## To-do item:
Pull every line with "Astros" from the material.

## Excerpted records:
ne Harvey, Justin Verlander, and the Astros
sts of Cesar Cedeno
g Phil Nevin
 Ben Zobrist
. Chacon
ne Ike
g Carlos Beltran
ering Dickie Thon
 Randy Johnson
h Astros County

## Exercise answer:
ne Harvey, Justin Verlander, and the Astros
h Astros County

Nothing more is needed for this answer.